A depressed housing market, with existing homeowners hesitant to move and potential homebuyers priced out, combined with tightened budgets and expensive financing terms, has created a whirlwind of issues for WHR over the past several quarters. These conditions have created a heightened promotional environment, one that WHR has been selective about. In fact, with WHR lapping peak promotional activity, it introduced a price hike of 5% last quarter to better offset inflationary pressures and boost its top line.
- On a yr/yr basis, its price hikes have yet to result in a meaningful lift to quarterly numbers. WHR posted adjusted EPS of $2.39 in Q2, a 43.2% plunge, on $3.99 bln in revs, a 16.8% drop. MDA North America, WHR's largest market, continued to see losses, posting a 5.7% decrease in net sales and a 380 bp decline in EBIT margins.
- However, on a sequential basis, the pricing program displayed some success. WHR posted a 70 bp bump in EBIT margins to 6.3%, alongside a 5.7% improvement in net sales in its MDA North America segment. This bright spot was encouraging enough to give investors confidence that there are still levers WHR can pull to spur growth despite such a challenging market.
- Meanwhile, every other segment delivered yr/yr and sequential improvements in net sales, including MDA Latin America, which registered an 11.3% increase yr/yr, sustaining its outsized strength. At the same time, MDA Asia bounced back to positive growth following a 2.4% decline last quarter, recording a 19.7% leap yr/yr in Q2. Management noted that it continued to take market share across key countries in Latin America and Asia. Finally, SDA Global (WHR's small appliances segment) experienced an 11.3% uptick in net sales.
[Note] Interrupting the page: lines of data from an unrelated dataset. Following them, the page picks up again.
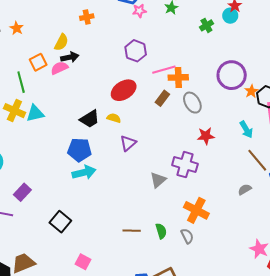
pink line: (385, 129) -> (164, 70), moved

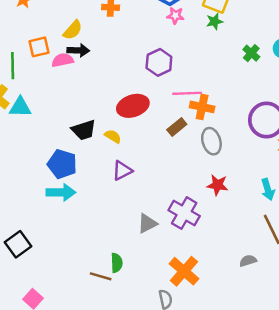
green cross: (206, 25) -> (251, 53), turned -32
green semicircle: (161, 231) -> (117, 263), moved

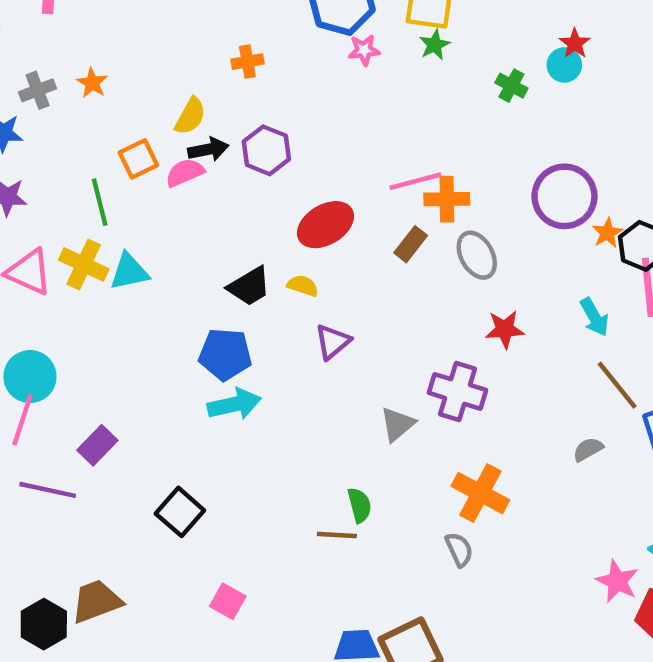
purple hexagon: (159, 62) -> (266, 150), moved

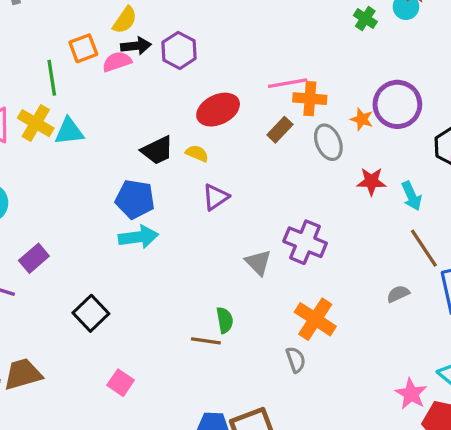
orange star: (607, 233) -> (362, 119), moved, turned -30
red star: (505, 329) -> (371, 181), moved
gray triangle: (397, 424) -> (258, 263), turned -40

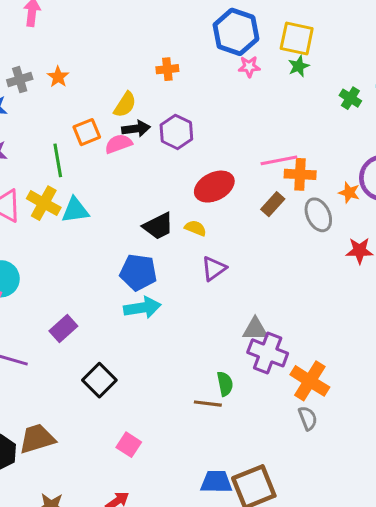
purple cross: (305, 242) -> (268, 353), moved
purple rectangle: (34, 258) -> (63, 329), moved
gray triangle: (258, 263) -> (255, 329), turned -44
gray semicircle: (296, 360) -> (308, 418), moved

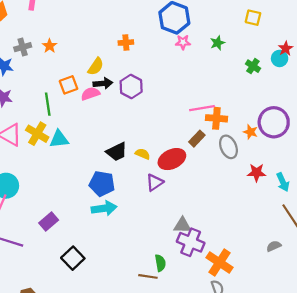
yellow square: (297, 38) -> (253, 18), moved, size x0.7
red ellipse: (214, 187) -> (172, 159), moved

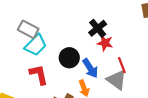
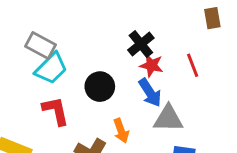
red line: (122, 65) -> (193, 65), moved
blue arrow: (90, 68) -> (150, 93), moved
gray triangle: (117, 80) -> (168, 119), turned -35

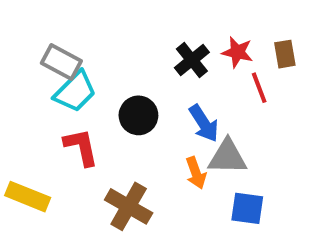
brown rectangle: (212, 18) -> (285, 54), moved
red star: (152, 65) -> (237, 52), moved
orange arrow: (121, 131) -> (196, 173), moved

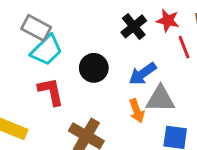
blue arrow: (204, 123) -> (143, 74), turned 88

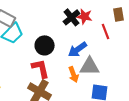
red star: (168, 21) -> (85, 16), moved
red L-shape: (51, 92) -> (41, 68), moved

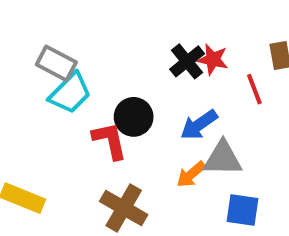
red L-shape: (41, 68) -> (110, 141), moved
orange arrow: (74, 74) -> (191, 174), turned 70

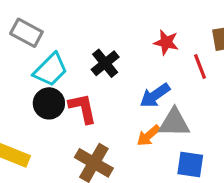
black cross: (187, 61) -> (105, 63), moved
gray rectangle: (56, 63) -> (26, 33), moved
black circle: (134, 117) -> (49, 103), moved

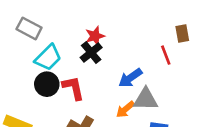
red star: (166, 42) -> (95, 36), moved, turned -30

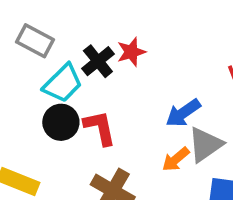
black cross: (91, 53) -> (98, 61), moved
gray triangle: (146, 99) -> (205, 144), turned -36

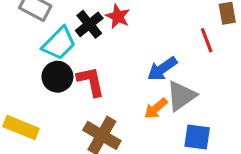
red star: (131, 52) -> (118, 16), turned -30

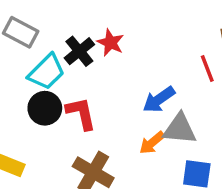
gray triangle: (181, 96) -> (180, 129), turned 40

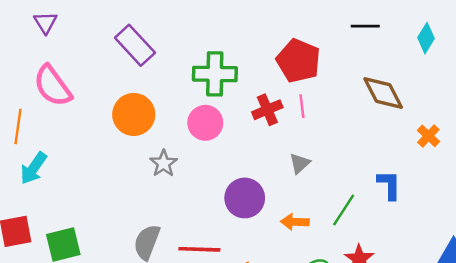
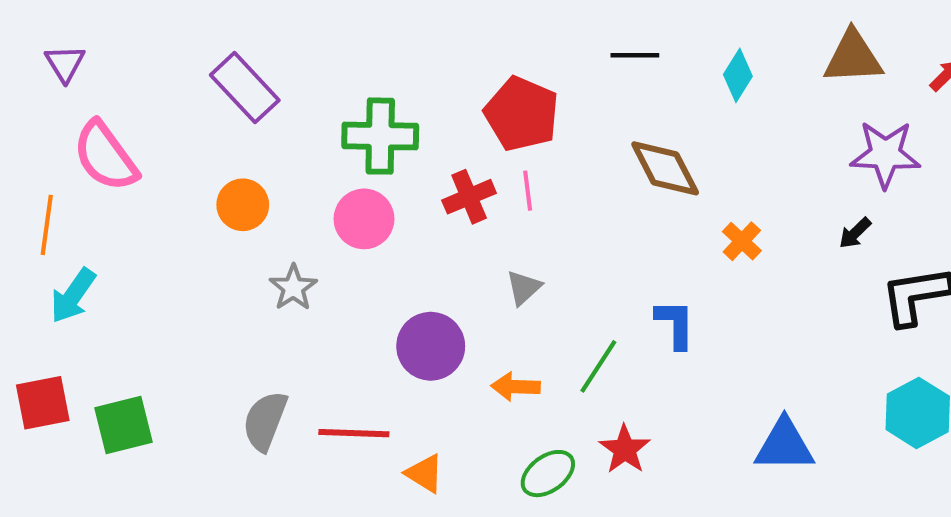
purple triangle: (45, 23) -> (65, 63), moved
orange circle: (134, 114) -> (243, 205), size x0.7

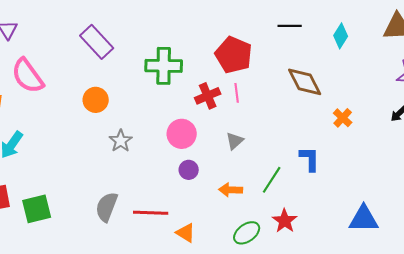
pink circle: (364, 219) -> (182, 134), moved
purple circle: (431, 346) -> (189, 170), size x0.6

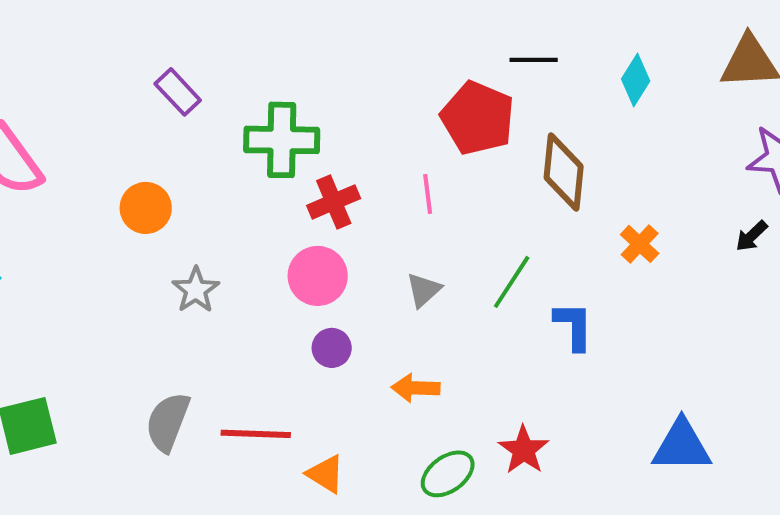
purple rectangle: (97, 42) -> (178, 92), moved, size x0.7
red pentagon: (234, 55) -> (478, 118), moved
brown diamond: (305, 82) -> (564, 172), turned 33
red cross: (208, 96) -> (334, 202), moved
green line: (272, 180) -> (512, 282), moved

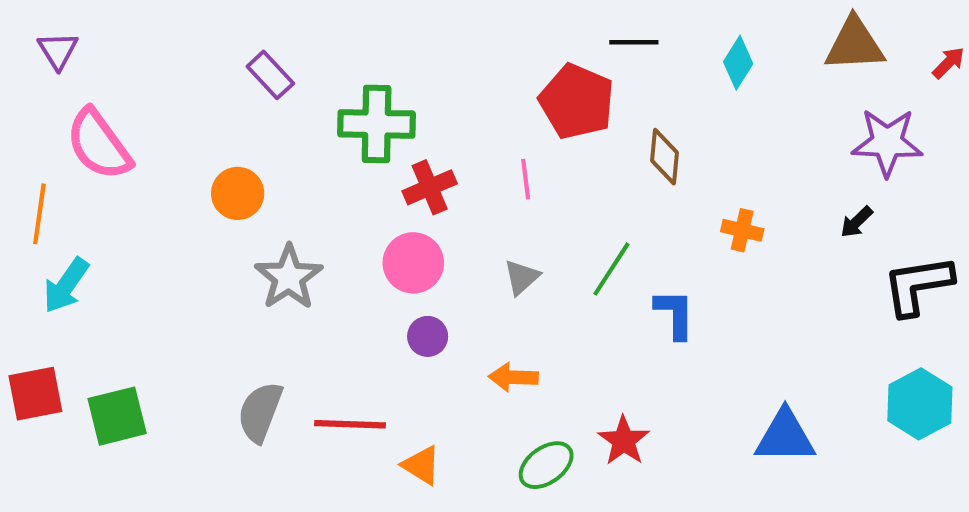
brown diamond: (564, 172) -> (665, 157), size x0.7
orange cross: (640, 244) -> (742, 230), turned -30
gray star: (196, 290) -> (289, 277), size x1.4

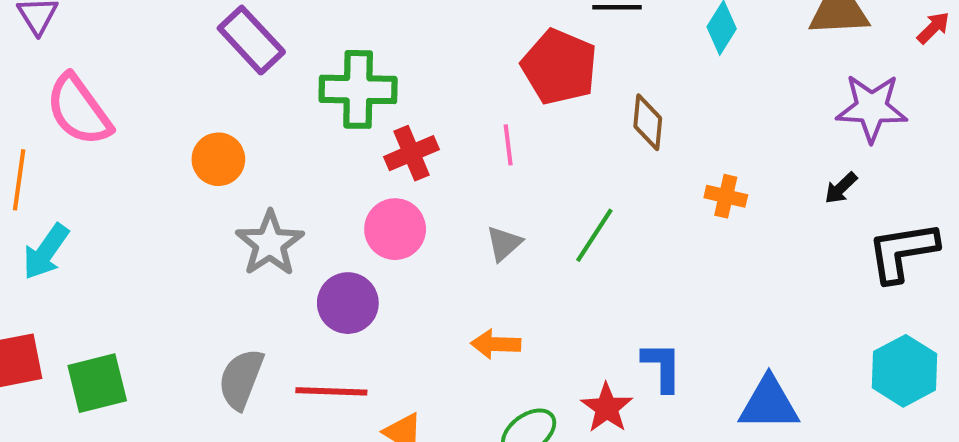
purple rectangle: (270, 75) -> (251, 40), size x1.4
blue L-shape: (675, 314) -> (662, 367), moved
purple circle: (428, 336) -> (348, 303), moved, size x1.5

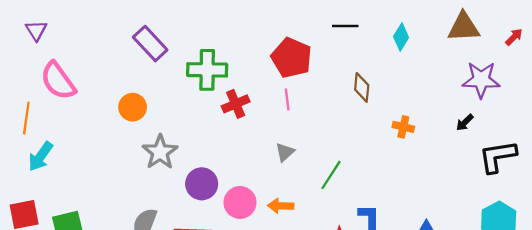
red pentagon: (559, 67) -> (292, 58), moved
pink circle: (395, 229) -> (240, 202), moved
green line: (594, 235) -> (331, 175), moved

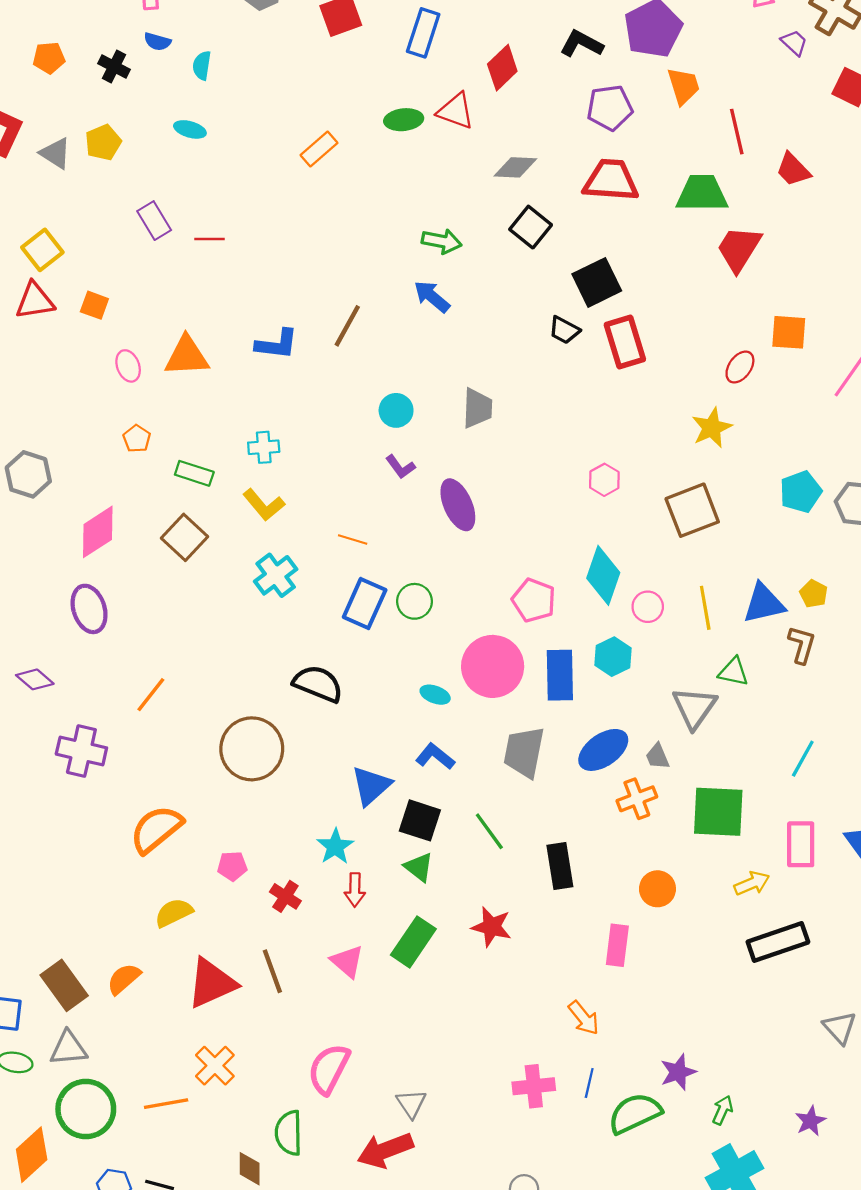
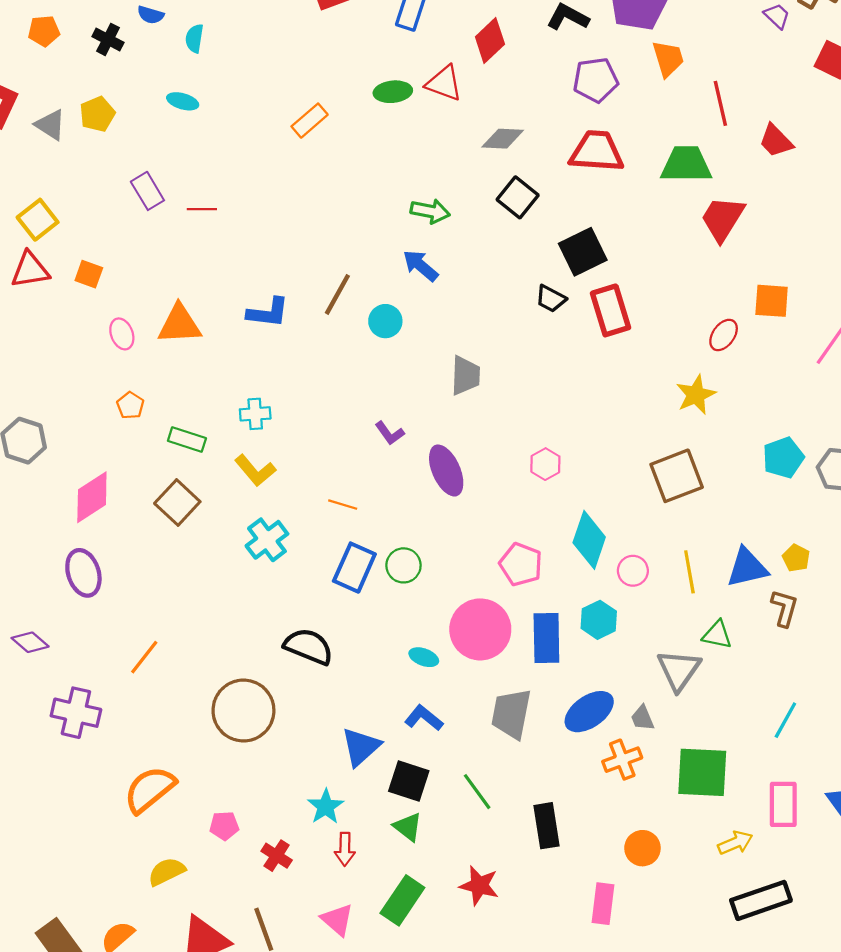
cyan circle: (396, 410) -> (385, 321), moved
pink hexagon: (604, 480) -> (545, 464), moved

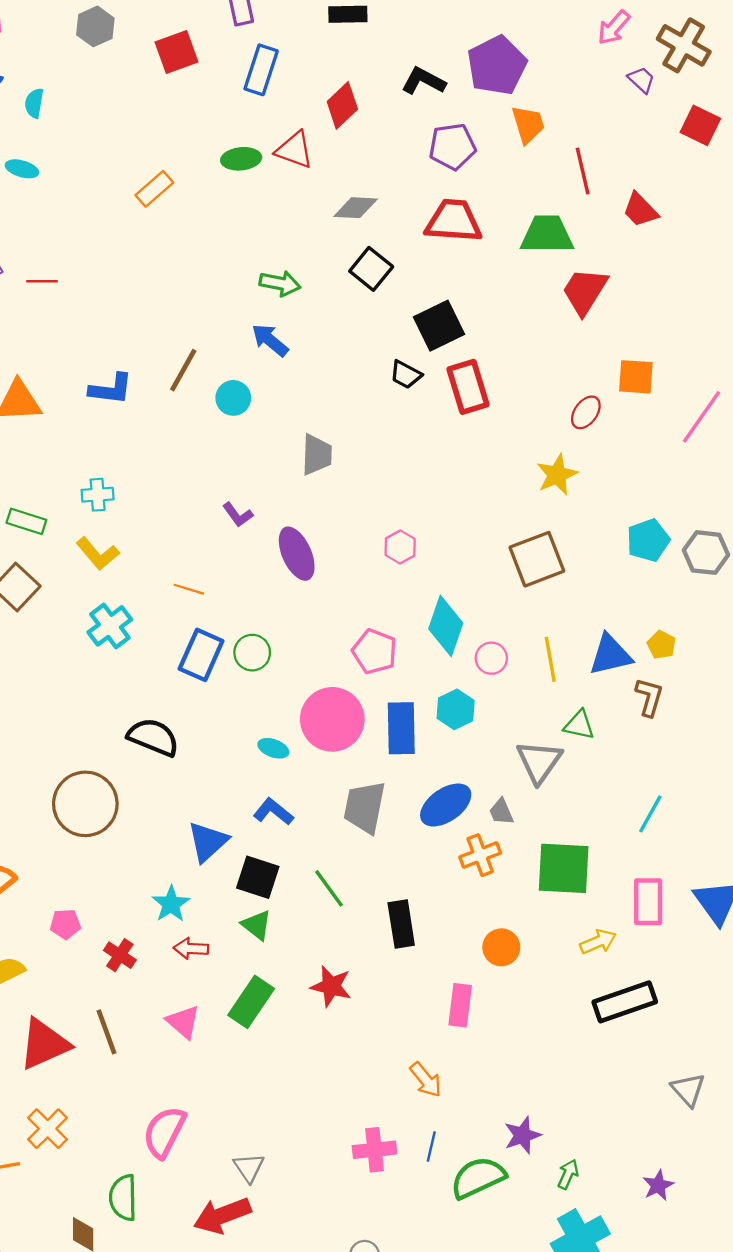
red arrow: (345, 849) -> (191, 948), turned 92

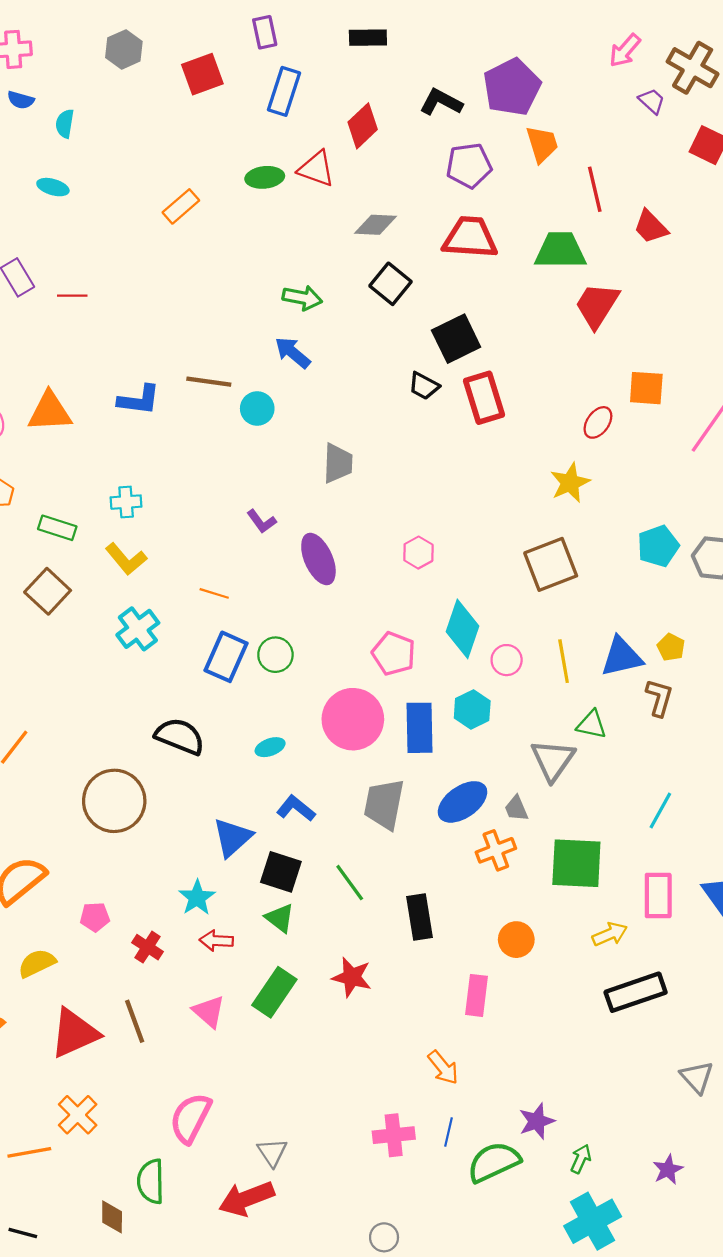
brown line: (183, 370) -> (209, 382), turned 69
cyan ellipse: (273, 748) -> (270, 747), moved, turned -40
- The pricing actions WHR implemented, alongside exceptional international growth, supported its reiterated FY24 revenue outlook of $16.9 bln. However, macroeconomic headwinds proved too intense for WHR to maintain its previous FY24 adjusted EPS forecast of $13.00-15.00. Instead, WHR lowered its ongoing EBIT margins to 6.0% from 6.8%, leading to its updated FY24 adjusted earnings estimate of approximately $12.00.
- Still, WHR's cost takeout actions, working toward $300-400 mln in FY24, are positioning it strongly to end the year on a high note, projecting EBIT margins of 7.5%. This is a promising development, as it could provide the upward momentum needed to reenergize growth in 2025.
It has been a rough past couple of years for WHR. Its strong ties to the housing market, specifically the builder channel, disproportionately affect its quarterly results. However, by the same token, WHR can experience pronounced gains once the housing market rebounds. While the timing of interest rate cuts remains a significant variable, we believe the bulk of WHR's headwinds are likely behind it, especially after delivering sequential improvements in Q2.